SWISS PLUS, is a convertible annuity account,
offered only by Elvia Life of Geneva. Elvia Life is a
$2 billion strong company, serving 220,000 clients, of
which 57% are living in Switzerland and 43% abroad.
The account can be denominated in the Swiss franc, the
U.S. dollar, the German mark, or the ECU (European
Currency Unit), and the investor can switch at any time
from one to another. Or an investor can diversify the
account by investing in more than one currency, and
still change the currency at any time during the
accumulation period -- up until beginning to receive
income or withdrawing the capital.
Although called an annuity, SWISS PLUS acts more
like a savings account than a deferred annuity. But it
is operated under an insurance company's umbrella, so
that it conforms to the IRS' definition of an annuity,
and as such, compounds tax-free until it is liquidated
or converted into an income annuity later on.

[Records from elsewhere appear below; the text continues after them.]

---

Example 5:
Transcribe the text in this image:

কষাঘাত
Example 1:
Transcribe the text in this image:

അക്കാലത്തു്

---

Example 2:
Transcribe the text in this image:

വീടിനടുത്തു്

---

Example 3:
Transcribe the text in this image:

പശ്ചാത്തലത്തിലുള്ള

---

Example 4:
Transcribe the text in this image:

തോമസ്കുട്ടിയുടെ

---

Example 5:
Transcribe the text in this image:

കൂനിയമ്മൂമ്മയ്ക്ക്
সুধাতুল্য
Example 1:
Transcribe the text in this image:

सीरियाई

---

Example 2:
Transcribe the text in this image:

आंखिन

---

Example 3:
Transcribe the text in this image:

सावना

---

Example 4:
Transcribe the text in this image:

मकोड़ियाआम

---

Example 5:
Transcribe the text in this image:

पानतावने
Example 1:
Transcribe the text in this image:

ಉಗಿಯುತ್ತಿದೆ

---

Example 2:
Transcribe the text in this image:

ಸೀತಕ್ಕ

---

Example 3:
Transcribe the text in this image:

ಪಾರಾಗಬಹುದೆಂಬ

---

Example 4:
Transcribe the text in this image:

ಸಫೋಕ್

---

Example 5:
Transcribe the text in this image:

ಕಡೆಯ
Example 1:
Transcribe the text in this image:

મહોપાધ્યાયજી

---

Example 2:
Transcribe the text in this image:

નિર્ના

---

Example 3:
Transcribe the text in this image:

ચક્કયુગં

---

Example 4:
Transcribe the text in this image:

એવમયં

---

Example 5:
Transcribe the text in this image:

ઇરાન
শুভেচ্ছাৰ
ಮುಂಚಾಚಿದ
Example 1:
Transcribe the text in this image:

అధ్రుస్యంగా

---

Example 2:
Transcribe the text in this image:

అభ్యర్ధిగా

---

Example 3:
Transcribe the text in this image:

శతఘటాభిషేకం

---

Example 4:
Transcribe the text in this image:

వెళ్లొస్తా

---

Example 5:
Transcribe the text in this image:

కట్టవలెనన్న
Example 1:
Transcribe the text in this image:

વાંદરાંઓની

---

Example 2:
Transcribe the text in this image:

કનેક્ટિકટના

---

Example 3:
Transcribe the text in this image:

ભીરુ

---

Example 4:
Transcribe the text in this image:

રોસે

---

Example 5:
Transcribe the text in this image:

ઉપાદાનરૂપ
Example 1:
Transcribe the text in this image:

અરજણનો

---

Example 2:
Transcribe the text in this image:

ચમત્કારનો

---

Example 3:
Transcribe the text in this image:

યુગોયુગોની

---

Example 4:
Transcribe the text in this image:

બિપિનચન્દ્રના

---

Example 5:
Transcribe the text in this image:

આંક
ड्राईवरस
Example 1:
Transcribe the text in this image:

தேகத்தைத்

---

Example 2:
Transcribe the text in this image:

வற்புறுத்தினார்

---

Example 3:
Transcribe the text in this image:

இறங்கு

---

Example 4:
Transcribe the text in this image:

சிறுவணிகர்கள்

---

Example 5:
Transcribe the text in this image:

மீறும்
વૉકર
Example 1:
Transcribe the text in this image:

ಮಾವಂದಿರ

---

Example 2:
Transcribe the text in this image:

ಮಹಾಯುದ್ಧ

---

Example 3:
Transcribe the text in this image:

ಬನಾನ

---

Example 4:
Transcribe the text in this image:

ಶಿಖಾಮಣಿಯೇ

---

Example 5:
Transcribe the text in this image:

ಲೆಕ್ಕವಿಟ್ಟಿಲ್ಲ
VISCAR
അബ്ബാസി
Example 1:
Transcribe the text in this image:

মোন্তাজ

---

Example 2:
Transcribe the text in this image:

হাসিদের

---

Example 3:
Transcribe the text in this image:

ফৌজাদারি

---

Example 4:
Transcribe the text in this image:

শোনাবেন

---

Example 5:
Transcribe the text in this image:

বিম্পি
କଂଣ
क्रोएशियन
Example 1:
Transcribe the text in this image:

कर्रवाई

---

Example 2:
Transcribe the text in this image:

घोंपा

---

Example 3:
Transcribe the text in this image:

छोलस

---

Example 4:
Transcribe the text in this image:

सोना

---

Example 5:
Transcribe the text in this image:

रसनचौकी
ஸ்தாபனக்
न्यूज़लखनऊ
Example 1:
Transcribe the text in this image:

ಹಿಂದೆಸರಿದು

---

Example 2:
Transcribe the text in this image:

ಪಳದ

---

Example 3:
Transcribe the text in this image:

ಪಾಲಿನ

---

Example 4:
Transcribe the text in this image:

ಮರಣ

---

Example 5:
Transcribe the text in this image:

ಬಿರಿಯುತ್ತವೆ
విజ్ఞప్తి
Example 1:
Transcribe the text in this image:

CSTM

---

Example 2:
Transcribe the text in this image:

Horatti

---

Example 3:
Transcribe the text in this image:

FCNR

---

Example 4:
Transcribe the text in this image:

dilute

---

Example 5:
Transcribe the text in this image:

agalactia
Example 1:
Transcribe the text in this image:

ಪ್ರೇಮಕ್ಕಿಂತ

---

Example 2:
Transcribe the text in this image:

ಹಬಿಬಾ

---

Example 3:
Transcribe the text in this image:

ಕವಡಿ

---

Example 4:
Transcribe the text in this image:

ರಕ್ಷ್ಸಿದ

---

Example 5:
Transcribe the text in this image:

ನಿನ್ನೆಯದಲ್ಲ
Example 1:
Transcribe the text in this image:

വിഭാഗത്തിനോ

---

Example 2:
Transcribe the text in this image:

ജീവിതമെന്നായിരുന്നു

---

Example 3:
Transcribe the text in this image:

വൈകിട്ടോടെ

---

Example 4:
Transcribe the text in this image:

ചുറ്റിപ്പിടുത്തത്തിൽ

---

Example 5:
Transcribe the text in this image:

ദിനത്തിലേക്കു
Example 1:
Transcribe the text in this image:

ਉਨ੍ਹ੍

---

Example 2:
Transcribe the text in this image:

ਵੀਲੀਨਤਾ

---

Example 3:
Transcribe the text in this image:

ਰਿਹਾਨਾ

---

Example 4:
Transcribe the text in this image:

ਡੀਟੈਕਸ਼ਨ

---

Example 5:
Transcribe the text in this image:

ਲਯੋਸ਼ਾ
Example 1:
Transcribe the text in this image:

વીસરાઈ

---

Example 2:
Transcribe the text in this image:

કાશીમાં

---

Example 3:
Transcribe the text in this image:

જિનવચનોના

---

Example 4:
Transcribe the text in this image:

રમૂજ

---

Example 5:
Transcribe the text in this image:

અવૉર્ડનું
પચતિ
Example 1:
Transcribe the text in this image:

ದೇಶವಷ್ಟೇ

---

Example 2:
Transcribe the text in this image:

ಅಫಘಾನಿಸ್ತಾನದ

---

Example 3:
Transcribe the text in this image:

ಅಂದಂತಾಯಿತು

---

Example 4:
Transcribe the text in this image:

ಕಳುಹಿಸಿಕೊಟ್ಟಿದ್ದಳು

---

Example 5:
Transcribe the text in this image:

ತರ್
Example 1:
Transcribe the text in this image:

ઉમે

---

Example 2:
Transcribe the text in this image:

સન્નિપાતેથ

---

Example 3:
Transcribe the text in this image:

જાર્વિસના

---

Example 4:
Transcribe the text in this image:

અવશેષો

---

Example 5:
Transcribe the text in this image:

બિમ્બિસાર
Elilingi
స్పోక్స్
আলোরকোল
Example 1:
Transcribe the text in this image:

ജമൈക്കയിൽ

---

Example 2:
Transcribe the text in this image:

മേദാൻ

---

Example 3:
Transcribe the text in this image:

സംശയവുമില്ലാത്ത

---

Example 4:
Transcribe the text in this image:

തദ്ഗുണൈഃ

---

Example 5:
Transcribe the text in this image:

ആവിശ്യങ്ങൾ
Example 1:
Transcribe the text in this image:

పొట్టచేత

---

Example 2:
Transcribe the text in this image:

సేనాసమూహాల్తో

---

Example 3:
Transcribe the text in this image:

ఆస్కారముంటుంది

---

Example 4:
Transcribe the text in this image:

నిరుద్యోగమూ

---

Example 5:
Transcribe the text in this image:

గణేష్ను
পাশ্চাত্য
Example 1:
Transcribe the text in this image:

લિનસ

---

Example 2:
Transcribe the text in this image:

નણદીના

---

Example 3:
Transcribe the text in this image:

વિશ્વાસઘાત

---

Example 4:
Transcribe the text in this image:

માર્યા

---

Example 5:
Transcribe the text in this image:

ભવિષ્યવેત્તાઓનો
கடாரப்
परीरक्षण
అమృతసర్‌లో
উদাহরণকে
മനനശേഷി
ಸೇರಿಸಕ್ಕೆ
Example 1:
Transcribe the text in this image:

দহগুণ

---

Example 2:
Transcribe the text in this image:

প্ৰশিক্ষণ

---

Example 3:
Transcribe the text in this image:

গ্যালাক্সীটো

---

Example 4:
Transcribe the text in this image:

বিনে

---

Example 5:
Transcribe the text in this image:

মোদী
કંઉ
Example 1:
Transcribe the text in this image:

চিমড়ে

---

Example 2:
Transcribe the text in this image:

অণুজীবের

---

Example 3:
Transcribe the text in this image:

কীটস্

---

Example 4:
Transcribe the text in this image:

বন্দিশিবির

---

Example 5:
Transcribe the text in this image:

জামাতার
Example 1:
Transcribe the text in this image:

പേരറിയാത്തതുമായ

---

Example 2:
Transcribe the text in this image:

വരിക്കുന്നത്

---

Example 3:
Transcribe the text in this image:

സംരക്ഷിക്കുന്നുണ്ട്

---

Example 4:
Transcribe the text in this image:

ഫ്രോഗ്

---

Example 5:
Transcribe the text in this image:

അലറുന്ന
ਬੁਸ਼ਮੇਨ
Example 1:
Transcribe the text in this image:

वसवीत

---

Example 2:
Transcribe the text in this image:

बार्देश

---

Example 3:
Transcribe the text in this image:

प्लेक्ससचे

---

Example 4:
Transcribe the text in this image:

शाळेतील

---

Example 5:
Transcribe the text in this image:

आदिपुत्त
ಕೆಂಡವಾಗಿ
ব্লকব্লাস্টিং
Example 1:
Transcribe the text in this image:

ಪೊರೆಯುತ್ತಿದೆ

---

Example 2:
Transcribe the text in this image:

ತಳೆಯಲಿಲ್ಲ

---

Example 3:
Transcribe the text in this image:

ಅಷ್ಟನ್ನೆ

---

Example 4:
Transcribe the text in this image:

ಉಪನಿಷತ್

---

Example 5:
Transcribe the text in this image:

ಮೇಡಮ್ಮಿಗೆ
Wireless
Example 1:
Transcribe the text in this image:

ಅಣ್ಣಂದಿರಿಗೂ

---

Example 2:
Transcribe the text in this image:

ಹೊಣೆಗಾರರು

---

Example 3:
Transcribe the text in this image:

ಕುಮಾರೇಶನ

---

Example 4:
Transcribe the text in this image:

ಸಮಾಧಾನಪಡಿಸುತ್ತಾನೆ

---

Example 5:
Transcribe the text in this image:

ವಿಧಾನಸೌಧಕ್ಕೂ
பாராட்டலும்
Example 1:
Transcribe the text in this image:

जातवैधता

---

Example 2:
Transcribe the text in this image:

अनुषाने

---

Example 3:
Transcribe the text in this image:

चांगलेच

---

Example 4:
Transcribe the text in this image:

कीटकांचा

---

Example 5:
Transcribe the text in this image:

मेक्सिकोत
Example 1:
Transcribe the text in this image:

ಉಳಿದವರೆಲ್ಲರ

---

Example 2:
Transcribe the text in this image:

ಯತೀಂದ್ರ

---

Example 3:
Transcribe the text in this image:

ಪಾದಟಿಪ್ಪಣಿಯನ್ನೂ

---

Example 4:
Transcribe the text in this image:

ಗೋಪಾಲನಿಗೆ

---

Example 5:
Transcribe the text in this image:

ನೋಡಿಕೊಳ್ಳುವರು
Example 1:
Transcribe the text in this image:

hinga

SWISS PLUS accounts earn approximately the same
return as long-term government bonds in the same
currency the account is denominated in (European
Community bonds in the case of the ECU), less a half-
percent management fee.
Interest and dividend income are guaranteed by a
Swiss insurance company. Swiss government regulations
protect investors against either under-performance or
overcharging.
SWISS PLUS offers instant liquidity, a rarity in
annuities. All capital, plus all accumulated interest
and dividends, can be freely accessible after the first
year. During the first year 100% of the principal is
freely accessible, less a SFr500 fee, and loss of the
interest. So if all funds are needed quickly, either
for an emergency or for another investment, there is no
"lock-in" period as there is with most American
annuities.
Upon maturity of the account, the investor can
choose between a lump sum payout (paying capital gains
tax on accumulated earnings only), rolling the funds
into an income annuity (paying capital gains taxes only
as future income payments are received, and then only
on the portion representing accumulated earnings), or
extend the scheduled term by giving notice in advance
of the originally scheduled date (and continue to defer
tax on accumulated earnings).
Contact Information
The only way for North Americans to get
information on Swiss annuities is to send a letter to a
Swiss insurance broker. This is because very few
transactions can be concluded directly by foreigners
either with a Swiss insurance company or with regular
Swiss insurance agents.
When you contact a Swiss insurance broker, be sure
to include, in addition to your name, address, and
telephone number, your date of birth, marital status,
citizenship, number of children and their ages, name of
spouse, a clear definition of your financial objectives
(possibly on what dollar amount you would like to
invest), and whether the information is for a
corporation or an individual, or both.
So far one firm specializes in dealing with
English speaking investors, and everybody in the firm
speaks excellent English. They are also familiar with
U. S. laws affecting the purchase of Swiss annuities.
Contact:
Mr. Jurg Lattmann.
JML Swiss Investment Counsellors AG, Dept. 212,
Germaniastrasse 55
8031 Zurich
Switzerland
telephone (41-1) 363-2510
fax: (41-1) 361-074, attn: Dept. 212
A Swiss annuity for a portion of your assets can
add a useful pillar to your overall protection plan,
because it is something completely separate from your
structure of family limited partnerships and living
trusts, and has its own independent set of protective
rules. It also adds an extremely important
diversification into a "hard money" asset.